Quote:
|
Originally Posted by i should never have posted this, but it's too late now
i've had a gun in my mouth and one in between my testicles while being robbed. i can honestly say that if i were the best shot in the world, locked, loaded and with the safety off i would have only been a statistic and a cause for remorse for family members. the third guy holding and standing back would have made sure of that if the other two failed.
i've muscled 5 intruders out of my home single handedly. 2 of them were packing. i didn't need a firearm for that and having one would have put me at a disadvantage because i would have felt the need to access it.
i've had a pistol pulled on me in a busy city street and knocked the guy clear out of his boots.
my son is well trained at 7 yrs old and can pick off a jittery squirrel with a BB gun at over 10 yards with pretty good accuracy. i too was raised with locked and loaded pistols in the house and therefore am very strict about what is what and how to act. there's no question about my place over my children... just about their curiosity and the fact that one incident with a firearm is final, plain and simple.
i was trained with a 22 long rifle at age six and have an entire family full of military and ex military from green beret to red beret to recon to WWII to vietnam to iraq/afghanistan vets. weapons safety and tactics is almost a weekly event. there's only one person in my family who's ever fired a weapon whom cannot score expert on at least a couple weapons. it's not me...
|
i am an advocate for gun safety and home protection. however, there's a way to go about it and a way not to. having a firearm readily available and accessible for use in a home with children is absolutely not the way to go about it no matter how well you think you've trained your children. there's no way around the fact that having a firearm in the home readily accessible and ready for action only increases the chances that a firearm will be used in the home... and possibly by children... who no matter what you do are curious.
there's also no way you can deny that if you have a kitchen, you have sharp knifes the children have unfettered access to. the argument about a sharp knife is useless if you've ever actually prepared a home cooked meal for your children.

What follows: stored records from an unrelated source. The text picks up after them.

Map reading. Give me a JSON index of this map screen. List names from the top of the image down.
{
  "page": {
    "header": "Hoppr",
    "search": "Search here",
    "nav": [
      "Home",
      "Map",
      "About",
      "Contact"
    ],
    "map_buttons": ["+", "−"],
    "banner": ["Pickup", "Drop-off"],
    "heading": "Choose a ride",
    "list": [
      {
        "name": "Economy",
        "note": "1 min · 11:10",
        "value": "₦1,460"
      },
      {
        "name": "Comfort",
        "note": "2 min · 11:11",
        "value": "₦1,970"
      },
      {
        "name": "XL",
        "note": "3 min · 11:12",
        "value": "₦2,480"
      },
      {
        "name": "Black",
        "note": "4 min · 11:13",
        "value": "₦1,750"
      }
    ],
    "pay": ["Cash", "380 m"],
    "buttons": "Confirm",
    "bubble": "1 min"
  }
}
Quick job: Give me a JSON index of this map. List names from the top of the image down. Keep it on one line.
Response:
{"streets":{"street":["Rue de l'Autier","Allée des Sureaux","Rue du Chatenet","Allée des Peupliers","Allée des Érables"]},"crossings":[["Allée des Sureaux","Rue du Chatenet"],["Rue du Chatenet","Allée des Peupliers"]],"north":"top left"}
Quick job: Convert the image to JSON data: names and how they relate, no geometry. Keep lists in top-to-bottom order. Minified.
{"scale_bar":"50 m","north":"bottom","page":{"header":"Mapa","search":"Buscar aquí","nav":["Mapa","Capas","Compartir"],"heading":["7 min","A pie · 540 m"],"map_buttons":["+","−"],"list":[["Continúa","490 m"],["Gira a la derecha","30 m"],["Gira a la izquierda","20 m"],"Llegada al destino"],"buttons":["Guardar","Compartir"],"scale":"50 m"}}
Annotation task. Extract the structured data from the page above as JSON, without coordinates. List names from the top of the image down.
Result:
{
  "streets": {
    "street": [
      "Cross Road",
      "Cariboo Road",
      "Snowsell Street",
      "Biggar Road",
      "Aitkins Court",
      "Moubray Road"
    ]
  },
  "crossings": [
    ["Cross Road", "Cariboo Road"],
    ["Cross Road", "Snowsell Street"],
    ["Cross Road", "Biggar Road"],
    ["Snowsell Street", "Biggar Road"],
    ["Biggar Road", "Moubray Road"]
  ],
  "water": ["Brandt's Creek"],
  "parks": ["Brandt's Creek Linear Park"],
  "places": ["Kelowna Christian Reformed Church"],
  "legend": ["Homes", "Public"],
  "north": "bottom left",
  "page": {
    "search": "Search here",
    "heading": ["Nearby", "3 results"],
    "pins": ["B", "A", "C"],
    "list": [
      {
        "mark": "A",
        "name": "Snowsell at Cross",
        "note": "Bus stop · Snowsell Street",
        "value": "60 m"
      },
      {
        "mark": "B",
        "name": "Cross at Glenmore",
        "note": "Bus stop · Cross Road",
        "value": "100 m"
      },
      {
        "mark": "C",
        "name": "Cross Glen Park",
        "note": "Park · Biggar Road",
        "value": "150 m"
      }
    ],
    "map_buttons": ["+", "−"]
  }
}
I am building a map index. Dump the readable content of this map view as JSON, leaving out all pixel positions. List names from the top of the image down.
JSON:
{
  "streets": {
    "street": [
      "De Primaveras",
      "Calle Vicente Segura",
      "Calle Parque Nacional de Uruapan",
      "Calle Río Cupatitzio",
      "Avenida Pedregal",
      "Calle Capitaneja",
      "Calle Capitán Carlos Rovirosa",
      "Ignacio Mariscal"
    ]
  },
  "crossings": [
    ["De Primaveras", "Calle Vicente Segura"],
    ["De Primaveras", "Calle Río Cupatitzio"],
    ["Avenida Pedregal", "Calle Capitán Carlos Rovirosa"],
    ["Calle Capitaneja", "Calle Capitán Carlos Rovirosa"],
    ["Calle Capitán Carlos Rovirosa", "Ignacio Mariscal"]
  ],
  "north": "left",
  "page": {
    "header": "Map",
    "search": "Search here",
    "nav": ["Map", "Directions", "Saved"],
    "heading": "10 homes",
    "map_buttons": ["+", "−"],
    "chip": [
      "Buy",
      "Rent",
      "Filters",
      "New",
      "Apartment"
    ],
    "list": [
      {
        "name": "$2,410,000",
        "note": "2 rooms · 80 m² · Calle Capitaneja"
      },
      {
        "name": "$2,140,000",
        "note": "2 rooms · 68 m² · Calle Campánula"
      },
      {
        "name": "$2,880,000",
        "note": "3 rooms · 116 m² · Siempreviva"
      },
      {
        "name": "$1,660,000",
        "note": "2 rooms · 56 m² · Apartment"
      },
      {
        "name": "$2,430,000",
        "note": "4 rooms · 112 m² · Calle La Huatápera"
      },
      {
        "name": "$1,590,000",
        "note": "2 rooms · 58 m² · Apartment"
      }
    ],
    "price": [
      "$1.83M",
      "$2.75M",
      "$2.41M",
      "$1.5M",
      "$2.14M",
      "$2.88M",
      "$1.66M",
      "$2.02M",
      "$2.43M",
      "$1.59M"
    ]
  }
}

now, i see no reason not to have a firearm ready in the home as a
secondary or
third tier form of home defense. i do, however see absolutely nothing logical or intelligent about having it readily accessible and fire-able at a moments notice with the exception that it's put away correctly. if it's locked in a proper safe, you're simply not getting to it in a timely manner. no other way around it. this introduces the necessity for a primary means of protection. thinking a bat is sufficient is laughable as far as i'm concerned, but the right knife could certainly bridge that gap between "there's a perp downstairs" and "there's a perp in the room".
as far as i'm concerned, given the nature of the beast and the curiosity of a child at any age what-so-ever, anyone who thinks they can train the curiosity out of their children to the point any child isn't eventually going to handle their readily accessible firearm when they're not aware is completely delusional. my grand daddy grew up in a home with access and lived through it... but he certainly has stories of when he played. same thing with my pop and my uncle. same with mom. same with my brother and i. we all knew not to fire them, but something could have happened at any time. heck... it took my brother 22 years before he decided to do what he did. nobody, and i mean absolutely nobody would have even entertained the thought that what he did was even remotely possible at that point... but it happened... and now he's gone because of it.
so... yeah... brian... i completely understand your stance and actually agree that honest citizens should be armed or the criminals have the upper hand. but i think in a home with children of any age (8 - 80) should have not only the children trained and knowledgeable, but have tiers to it's defense strategy. it should start with either a good alarm system or slightly lethal and readily accessible in the event lethal is the purpose and move up to a fire safe that's nearly un-crackable that harbors anything you choose short of nuclear war heads. just don't go picking up something you need a push rod and black powder for.
i know what you do is your choice and this is simply my opinion, but by all means... think sincerely of the children first... and your right and/or possible need to bare arms second.